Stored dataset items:
Content starts

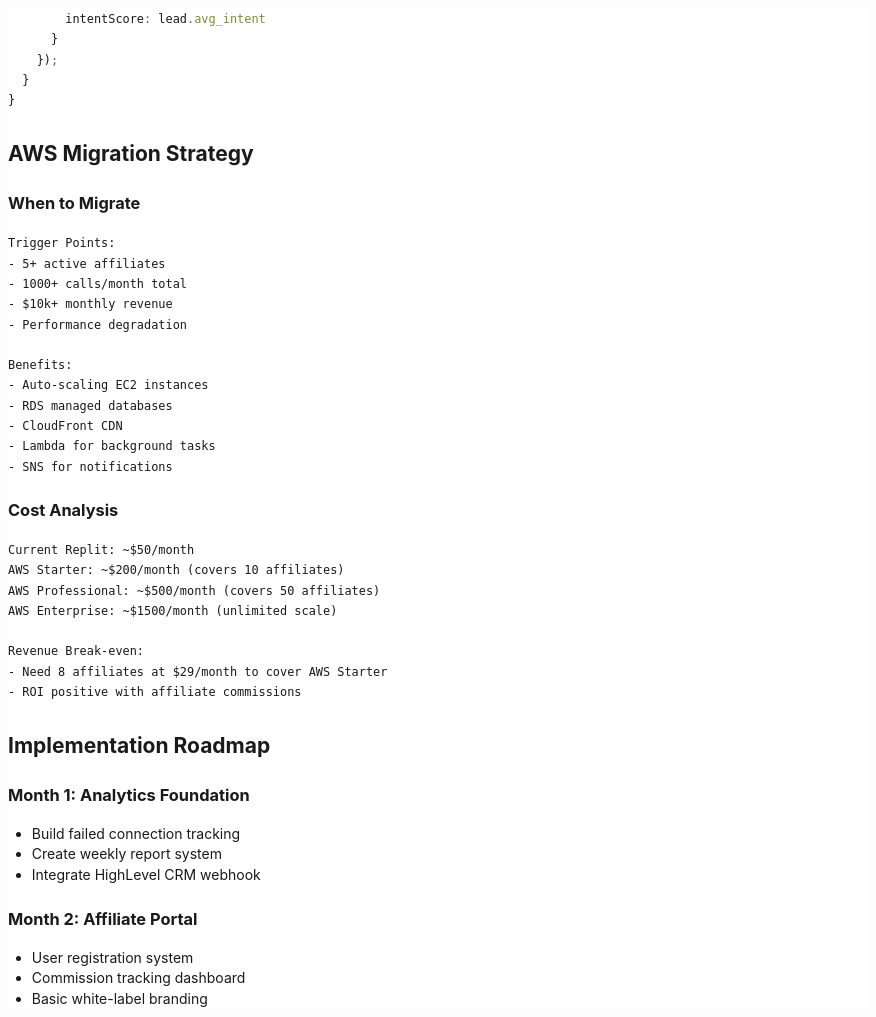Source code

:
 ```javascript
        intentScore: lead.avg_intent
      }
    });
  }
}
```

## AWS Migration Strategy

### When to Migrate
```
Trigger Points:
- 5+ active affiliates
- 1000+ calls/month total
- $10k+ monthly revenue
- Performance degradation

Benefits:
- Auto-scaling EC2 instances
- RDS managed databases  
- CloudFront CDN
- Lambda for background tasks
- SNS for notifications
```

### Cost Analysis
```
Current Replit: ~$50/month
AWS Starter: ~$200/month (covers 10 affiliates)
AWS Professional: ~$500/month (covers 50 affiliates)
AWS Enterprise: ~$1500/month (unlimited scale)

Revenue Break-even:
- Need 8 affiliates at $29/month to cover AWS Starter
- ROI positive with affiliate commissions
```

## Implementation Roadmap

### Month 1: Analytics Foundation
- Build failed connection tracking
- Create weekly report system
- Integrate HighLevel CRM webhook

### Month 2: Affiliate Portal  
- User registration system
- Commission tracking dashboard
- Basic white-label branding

Content ends

» **REQUIRED ACTION**
From the records above, show each line that contains the word "affiliates".

» **WRITTEN ANSWER**
- 5+ active affiliates
AWS Starter: ~$200/month (covers 10 affiliates)
AWS Professional: ~$500/month (covers 50 affiliates)
- Need 8 affiliates at $29/month to cover AWS Starter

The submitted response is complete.